Take, for example, the statements made Nov. 19 by four economists on a telephonic press conference, in support of a new Federal government "economic stimulus," in response to a question from EIR. Our reporter asked the four why they hadn't emphasized that the cause of the economic collapse sweeping the globe was the breakdown of the financial and banking system, or discussed the need to reorganize the financial system in bankruptcy. All four, three of whom came from allegedly Democratic think tanks, vehemently agreed with the statement made by Dean Baker of the Economic Policy Research Center: "I think we stopped the financial collapse!"

He might as well have said that snow is black!

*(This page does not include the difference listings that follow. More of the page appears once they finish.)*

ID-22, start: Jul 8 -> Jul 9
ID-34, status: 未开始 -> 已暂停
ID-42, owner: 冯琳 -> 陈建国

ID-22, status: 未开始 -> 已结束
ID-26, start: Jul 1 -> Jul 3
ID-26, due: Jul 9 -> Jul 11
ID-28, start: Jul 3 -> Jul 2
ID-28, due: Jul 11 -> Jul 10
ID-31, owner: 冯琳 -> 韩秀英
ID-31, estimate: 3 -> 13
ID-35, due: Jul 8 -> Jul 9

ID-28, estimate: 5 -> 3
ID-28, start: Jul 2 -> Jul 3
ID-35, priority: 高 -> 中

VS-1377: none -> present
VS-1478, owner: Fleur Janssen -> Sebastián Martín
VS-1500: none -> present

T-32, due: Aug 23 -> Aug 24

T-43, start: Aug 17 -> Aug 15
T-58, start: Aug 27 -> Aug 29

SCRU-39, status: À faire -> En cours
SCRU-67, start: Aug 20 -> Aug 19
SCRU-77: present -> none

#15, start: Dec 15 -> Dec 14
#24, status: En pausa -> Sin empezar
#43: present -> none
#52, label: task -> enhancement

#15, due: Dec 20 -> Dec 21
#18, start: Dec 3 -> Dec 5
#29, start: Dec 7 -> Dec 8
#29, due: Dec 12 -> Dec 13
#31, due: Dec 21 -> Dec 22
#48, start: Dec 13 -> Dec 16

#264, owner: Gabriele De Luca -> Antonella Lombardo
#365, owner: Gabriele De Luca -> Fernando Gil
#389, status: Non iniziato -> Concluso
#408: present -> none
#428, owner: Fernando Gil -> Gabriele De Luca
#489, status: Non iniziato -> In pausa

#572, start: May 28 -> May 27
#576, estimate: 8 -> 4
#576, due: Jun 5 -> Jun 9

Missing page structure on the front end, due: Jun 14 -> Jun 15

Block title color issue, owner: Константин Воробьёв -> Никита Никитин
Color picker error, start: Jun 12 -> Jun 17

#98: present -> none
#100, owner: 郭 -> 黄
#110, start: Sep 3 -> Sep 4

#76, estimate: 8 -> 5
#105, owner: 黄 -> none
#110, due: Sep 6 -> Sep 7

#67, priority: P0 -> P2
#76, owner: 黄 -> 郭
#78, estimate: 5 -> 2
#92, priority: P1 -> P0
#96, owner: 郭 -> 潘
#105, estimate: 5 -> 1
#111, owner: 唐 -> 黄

Of course, the Bush Administration itself has been at pains to try to support a similar assertion. But with each crash of the markets, or announcement of mass layoffs, or declaration of corporate bankruptcy, whatever "technical" interpretation Treasury Secretary Paulson is trying to put on the figures looks more and more ridiculous. And why would the so-called opposition be agreeing with Paulson and Fed chairman Bernanke's assertions that they had stabilized the financial crisis?

The only explanation is that none of these economists are in the real world, or, if they are, are too terrified to admit that reality. To them, the economy basically comes down to the question of money—where it is, and where it isn't, who has it, and who doesn't. They are prepared to pass judgment on the morality, or usefulness, of how the money is distributed. But they will not face the fact that the whole financial system on which this money is based, is kaputt—and must be replaced. They might as well be playing a game of Monopoly (and, under the current Fed system, that's about what the currency will be worth!).

Real economy, on the other hand, as was defined by Gottfried Wilhelm Leibniz, U.S. Treasury Secretary Alexander Hamilton, and Lyndon LaRouche, concerns the physical principles by which a society reproduces itself. Thus, what must be measured is the production of the goods and services, the capital goods required for that production, the infrastructure upon which that production depends, and the productive powers of labor itself (dependent upon the creative powers of mind). None of this can be measured by money.

It is endemic among the Baby Boomer generation to believe that the U.S. economy, which has been collapsing consistently ever since the late 1960s, has progressed over the past 40 years, because "everyone" has more money! But, what will that money buy? What standard of living can it buy? And how much of it is nothing but debt?

Does no one today realize the irony of the prevailing practice of counting consumer spending as part of the Gross National Product?

There is reason to hope that the general population is not as "well-educated" as Russell hoped (and as the economists are), and will thus revolt against the raging depression, in favor of creating a new economic/financial system based on sound physical principles. Will it happen in time? That truly depends upon what you, dear reader, choose to do.